Затем оба умолкают, и я слышу слабые хлопки. Через полчаса мертвой тишины, во время которой из окна доносится запах жирного жаркого, из-за гардин обычно вылетает еще горящий жеваный окурок, ударяется о стену нашего дома, рассыпаясь в искры, и падает вниз на мостовую узкого прохода.

До глубокой ночи я сижу и пристально смотрю вверх. Каждый раз, когда колышутся шторы, сердце замирает у меня от радостного испуга: подойдет ли Офелия к окну? Если это произойдет, выйду ли я из своего укрытия?

Я срываю красную розу; осмелюсь ли я ее бросить ей? И я должен при этом что-то сказать! Только что?

Но ничего не приходит на ум. Роза в моей горячей руке увядает, а там, как всегда, все будто вымерло. Только запах поджаренного кофе сменяет запах жаркого… Вот, наконец: женская рука отводит гардину в сторону. В один миг все переворачивается во мне. Я стискиваю зубы и бросаю розу в раскрытое окно.

Слабый крик удивления — и… в окно выглядывает фрау Аглая Мутшелькнаус. Я не успеваю спрятаться; она меня уже заметила. Я бледнею, потому что теперь все откроется. Но судьбе угодно распорядиться по-иному. Фрау Мутшелькнаус сладко поднимает уголок рта, кладет розу себе на грудь, как на постамент, и смущенно опускает глаза; затем она их поднимает, полные благодарности, и, наконец, замечает, что это был всего лишь я. Выражение ее лица несколько меняется. Но она благодарит меня кивком головы, дружелюбно обнажая при этом белую полоску зубов.

Я чувствую себя так, как будто мне улыбается череп. Но все-таки я рад. Если бы она догадалась, кому предназначены цветы, все было бы кончено.

Час спустя я уже радуюсь, что все получилось именно так. Теперь я могу спокойно рисковать: каждое утро класть Офелии букет на карниз. Ее мать отнесет это на свой счет.

Возможно, она думает, что цветы — от моего приемного отца, барона Йохера! Да, да — «жизнь учит»! На один момент во рту у меня появляется отвратительный вкус, как будто я отравился какой-то коварной мыслью. Затем все проходит. Я снова прихожу в себя, и, убеждая себя, что это не самое страшное, иду на кладбище, чтобы украсть розы. Позже туда придут люди ухаживать за могилами, а вечером ворота кладбища закроются.

Внизу, в Пекарском ряду, я встречаю актера Париса в тот самый момент, когда он в своих скрипучих сапогах выходит из узкого прохода.

Он знает, кто я такой.
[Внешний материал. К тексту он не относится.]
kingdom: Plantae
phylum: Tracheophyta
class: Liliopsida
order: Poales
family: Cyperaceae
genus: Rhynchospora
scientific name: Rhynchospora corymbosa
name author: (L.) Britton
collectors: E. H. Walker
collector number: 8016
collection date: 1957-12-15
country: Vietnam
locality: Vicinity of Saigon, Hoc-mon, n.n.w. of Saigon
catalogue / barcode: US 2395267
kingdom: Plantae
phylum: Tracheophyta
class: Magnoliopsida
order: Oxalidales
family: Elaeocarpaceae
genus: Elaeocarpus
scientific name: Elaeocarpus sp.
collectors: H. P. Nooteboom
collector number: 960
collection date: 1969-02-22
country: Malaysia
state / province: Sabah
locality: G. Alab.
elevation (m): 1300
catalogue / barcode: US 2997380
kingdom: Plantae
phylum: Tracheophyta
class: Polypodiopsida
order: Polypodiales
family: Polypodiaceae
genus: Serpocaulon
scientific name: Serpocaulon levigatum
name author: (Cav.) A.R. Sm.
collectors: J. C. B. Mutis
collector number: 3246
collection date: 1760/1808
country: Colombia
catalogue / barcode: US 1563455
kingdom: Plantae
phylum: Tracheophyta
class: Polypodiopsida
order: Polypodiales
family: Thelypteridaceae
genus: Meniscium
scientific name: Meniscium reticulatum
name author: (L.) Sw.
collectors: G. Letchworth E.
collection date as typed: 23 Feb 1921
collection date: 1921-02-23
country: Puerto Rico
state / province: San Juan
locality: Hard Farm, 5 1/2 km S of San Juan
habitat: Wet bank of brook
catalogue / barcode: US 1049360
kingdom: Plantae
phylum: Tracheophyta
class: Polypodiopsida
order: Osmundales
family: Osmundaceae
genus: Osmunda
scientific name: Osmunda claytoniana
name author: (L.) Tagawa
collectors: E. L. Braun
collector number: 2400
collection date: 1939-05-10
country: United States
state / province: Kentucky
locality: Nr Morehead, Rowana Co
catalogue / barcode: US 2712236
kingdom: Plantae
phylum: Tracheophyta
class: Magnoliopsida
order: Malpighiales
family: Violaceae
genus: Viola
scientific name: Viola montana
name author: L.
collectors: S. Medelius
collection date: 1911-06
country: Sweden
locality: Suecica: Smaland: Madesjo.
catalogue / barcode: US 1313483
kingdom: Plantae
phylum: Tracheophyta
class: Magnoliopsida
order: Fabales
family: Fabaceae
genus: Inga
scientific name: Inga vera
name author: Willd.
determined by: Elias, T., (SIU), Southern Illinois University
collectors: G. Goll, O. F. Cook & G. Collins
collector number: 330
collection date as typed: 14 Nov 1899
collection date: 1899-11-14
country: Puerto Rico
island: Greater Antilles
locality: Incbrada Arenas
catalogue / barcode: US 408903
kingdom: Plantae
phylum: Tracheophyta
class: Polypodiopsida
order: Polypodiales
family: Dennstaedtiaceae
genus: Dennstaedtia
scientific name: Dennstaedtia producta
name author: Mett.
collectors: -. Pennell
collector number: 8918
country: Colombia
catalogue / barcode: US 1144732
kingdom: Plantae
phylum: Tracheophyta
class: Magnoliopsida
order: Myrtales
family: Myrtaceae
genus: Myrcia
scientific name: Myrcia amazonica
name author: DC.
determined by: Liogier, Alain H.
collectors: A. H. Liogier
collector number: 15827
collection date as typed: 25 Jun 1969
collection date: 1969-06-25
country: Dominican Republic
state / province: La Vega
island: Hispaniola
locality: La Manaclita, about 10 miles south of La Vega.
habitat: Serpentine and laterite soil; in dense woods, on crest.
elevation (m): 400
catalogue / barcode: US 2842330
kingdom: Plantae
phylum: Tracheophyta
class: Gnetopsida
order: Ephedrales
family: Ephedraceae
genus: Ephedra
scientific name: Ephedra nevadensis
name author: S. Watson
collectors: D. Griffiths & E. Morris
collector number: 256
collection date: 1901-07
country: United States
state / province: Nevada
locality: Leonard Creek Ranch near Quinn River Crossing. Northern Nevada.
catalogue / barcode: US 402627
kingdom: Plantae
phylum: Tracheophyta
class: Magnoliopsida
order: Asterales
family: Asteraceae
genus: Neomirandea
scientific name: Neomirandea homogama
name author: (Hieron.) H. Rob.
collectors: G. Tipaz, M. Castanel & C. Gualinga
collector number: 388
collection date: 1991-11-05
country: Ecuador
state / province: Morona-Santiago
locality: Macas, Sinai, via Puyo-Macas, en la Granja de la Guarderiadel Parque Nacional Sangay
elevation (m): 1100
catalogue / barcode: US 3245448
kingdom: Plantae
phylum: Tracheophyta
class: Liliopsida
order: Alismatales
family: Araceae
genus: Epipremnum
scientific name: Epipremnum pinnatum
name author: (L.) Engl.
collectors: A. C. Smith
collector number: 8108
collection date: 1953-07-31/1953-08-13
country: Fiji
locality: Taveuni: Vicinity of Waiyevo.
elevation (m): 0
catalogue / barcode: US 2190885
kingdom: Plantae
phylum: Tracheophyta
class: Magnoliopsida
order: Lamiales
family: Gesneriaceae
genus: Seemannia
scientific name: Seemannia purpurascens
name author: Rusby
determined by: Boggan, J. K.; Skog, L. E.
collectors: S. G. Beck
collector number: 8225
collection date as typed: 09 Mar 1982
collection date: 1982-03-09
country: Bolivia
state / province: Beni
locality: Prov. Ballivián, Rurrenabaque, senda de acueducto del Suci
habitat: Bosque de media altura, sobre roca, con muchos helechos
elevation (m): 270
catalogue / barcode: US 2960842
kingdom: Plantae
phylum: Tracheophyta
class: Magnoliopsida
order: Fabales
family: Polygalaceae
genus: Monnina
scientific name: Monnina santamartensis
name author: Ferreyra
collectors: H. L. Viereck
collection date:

Это видно по его взгляду. Это — старый, полный, гладковыбритый господин с отвисшими бакенбардами и красным носом, который дрожит при каждом шаге.

На голове у него берет, на шейном банте — булавка с серебряным лавровым венком, на огромном животе — часовая цепочка, сделанная из заплетенных в косу волос.

Он одет в сюртук и жилет из коричневого бархата; его бутылочного цвета брюки слишком узки для его толстых ног, и так длинны, что торчат из-под полы, как гармошка.

Догадывается ли он, что я иду на кладбище? И зачем я хочу украсть там розы? И для кого? Но что это я? Это знаю только я один! Я упрямо смотрю ему в лицо, умышленно не здороваюсь, но у меня замирает сердце, когда я замечаю, что он твердо, выжидающе смотрит на меня из-под приспущенных век, останавливается ненадолго, посасывая свою сигару, а затем закрывает глаза, как человек, которому в голову пришла какая-то особенная мысль.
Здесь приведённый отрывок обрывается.